If the feeding time is advertised then you need to be in place at least half an hour before, because:-
- The animals tend to be moving about in anticipation
- It will get really busy around the enclosure and you need to have selected your place.
- After feeding the animals usually retire for a sleep
If the cage has a glass viewing panel as well as mesh then I sometimes choose to shoot through the glass if the mesh is double or triple and quite small.
If it is a fairly large mesh I will shoot so that the links do not obscure an important part of the animal such as the eye or ear setting. I will also kneel or bend so that I shoot on eye level with the animal to reduce distortion.
I shot this cheetah through mesh, it isn't a good photograph but plenty good enough for me to use as a reference. His face was at a slightly odd angle which I have straightened a little.
If I choose to photograph through the glass, the first thing is to pick a spot which is reasonably clean, I usually use a tissue to give it a quick rub.Then put the lens right up against the glass, this will reduce glare and reflection.
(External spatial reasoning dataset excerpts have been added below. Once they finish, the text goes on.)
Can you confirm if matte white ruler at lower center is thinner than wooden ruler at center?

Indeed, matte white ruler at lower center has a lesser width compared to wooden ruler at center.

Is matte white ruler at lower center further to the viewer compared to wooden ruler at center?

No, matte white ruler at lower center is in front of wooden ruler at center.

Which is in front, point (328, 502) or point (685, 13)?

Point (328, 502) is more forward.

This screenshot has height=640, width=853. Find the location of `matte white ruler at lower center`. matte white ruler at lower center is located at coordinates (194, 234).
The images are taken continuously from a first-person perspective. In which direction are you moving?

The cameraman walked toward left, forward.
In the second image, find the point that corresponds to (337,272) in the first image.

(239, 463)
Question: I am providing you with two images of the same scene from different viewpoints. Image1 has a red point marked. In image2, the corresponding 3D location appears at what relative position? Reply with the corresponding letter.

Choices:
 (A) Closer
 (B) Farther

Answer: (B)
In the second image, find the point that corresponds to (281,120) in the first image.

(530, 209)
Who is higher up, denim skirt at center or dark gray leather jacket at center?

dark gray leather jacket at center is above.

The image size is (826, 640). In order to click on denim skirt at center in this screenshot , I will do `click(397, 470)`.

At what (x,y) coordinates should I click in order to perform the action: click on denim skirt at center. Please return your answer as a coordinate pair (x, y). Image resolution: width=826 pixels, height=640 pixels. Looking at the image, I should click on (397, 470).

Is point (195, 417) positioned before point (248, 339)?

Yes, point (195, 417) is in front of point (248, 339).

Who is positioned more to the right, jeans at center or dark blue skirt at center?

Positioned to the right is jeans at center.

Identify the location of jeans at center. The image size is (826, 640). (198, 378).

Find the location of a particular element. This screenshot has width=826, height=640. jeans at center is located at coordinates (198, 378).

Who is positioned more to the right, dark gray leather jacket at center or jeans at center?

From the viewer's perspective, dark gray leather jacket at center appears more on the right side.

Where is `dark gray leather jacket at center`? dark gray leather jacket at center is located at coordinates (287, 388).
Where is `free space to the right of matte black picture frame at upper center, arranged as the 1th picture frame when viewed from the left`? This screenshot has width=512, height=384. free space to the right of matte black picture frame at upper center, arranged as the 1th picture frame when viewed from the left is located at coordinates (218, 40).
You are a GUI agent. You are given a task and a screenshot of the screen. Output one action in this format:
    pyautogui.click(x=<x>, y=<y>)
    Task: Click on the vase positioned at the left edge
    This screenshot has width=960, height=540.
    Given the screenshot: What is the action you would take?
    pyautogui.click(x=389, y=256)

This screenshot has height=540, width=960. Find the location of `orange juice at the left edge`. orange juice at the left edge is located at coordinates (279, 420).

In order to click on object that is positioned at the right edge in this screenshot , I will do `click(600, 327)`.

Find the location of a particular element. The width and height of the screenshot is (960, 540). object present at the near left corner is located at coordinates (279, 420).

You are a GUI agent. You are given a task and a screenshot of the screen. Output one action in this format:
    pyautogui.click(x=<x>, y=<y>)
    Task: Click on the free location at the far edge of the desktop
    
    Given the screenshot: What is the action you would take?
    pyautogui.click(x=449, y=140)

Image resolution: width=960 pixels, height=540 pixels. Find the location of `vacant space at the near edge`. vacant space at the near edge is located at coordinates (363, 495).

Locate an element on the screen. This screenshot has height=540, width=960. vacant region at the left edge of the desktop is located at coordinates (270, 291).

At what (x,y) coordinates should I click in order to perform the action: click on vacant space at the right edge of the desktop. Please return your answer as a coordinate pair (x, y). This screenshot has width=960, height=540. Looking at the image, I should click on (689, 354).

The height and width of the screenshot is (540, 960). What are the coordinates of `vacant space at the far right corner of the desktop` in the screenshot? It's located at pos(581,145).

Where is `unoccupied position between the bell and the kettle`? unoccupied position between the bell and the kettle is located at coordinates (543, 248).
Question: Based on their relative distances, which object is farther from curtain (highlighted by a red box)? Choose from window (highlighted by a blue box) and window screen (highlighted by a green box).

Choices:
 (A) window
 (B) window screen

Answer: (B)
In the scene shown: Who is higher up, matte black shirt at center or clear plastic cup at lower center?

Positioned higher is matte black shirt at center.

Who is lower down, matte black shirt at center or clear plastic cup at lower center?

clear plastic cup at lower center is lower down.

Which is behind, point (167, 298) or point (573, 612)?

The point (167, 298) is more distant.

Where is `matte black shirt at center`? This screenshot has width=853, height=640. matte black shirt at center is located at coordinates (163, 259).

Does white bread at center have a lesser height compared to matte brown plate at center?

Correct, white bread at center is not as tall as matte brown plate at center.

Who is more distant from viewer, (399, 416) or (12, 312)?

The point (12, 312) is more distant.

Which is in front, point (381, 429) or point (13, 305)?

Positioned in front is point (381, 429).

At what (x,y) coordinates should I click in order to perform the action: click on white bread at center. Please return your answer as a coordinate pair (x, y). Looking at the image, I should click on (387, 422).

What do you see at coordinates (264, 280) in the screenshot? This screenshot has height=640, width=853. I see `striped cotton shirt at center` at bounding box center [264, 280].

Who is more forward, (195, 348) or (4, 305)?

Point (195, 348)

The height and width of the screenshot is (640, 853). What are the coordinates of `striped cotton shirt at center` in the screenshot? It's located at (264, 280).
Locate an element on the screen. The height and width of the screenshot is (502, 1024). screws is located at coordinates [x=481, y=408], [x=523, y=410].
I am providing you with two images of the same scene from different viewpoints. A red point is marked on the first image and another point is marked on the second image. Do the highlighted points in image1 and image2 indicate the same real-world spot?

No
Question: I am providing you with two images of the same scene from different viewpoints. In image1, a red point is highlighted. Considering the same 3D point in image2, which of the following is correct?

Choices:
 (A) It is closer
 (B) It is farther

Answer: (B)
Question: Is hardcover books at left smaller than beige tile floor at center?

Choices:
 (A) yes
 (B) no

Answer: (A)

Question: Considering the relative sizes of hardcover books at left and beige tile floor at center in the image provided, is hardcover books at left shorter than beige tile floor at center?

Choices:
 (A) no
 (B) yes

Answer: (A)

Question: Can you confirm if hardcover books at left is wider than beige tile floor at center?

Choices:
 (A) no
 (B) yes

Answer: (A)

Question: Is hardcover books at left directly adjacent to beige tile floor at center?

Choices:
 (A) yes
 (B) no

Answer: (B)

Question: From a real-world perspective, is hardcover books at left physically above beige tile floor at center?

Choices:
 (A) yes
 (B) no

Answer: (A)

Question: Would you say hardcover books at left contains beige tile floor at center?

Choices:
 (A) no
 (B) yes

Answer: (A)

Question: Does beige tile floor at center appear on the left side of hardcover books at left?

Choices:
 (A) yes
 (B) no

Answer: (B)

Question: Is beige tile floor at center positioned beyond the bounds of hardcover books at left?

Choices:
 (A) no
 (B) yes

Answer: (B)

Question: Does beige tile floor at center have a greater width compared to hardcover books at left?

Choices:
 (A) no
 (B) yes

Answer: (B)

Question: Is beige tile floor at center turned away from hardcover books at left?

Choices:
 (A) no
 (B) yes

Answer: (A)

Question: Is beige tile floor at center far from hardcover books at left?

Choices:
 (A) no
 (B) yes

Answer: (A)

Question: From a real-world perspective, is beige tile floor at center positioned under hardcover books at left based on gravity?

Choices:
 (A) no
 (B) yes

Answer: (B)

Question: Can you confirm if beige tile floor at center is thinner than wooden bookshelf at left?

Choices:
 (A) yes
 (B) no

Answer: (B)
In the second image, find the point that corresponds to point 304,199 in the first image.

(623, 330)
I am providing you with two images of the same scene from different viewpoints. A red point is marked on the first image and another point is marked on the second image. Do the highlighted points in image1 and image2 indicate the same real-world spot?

Again try and take the photograph at eye level for the animal unless you want to paint a different viewpoint.
Wherever you choose to stand, you will have to be patient and take an awful lot of photographs. Most of them will not be that useful, but patience usually pays off if you watch the animal to see which area of its enclosure it prefers. You can sometimes see a path worn in the grass where the animal often walks.
If you are photographing an animal which is either allowed to roam free or has no mesh then patience is the only requisite.
I sat and watched the Meerkats at Edinburgh Zoo for an hour before this one came and sat right in front of me.I live reasonably near the Wildlife Park in the Lake District which has several species of free roaming lemurs, wallabies, ostrich, etc. The photographs can be taken with any size of camera, my son takes excellent photographs with a small digital that cost less than £100. Do not be put off by thinking your camera is not good enough.
In the last post I will consider what to do with the photographs once you get home.
Just to show that you can take good underwater shots putting the lens against the glass. I took this photograph in the Aquarium in Stanley Park, Vancouver, Canada.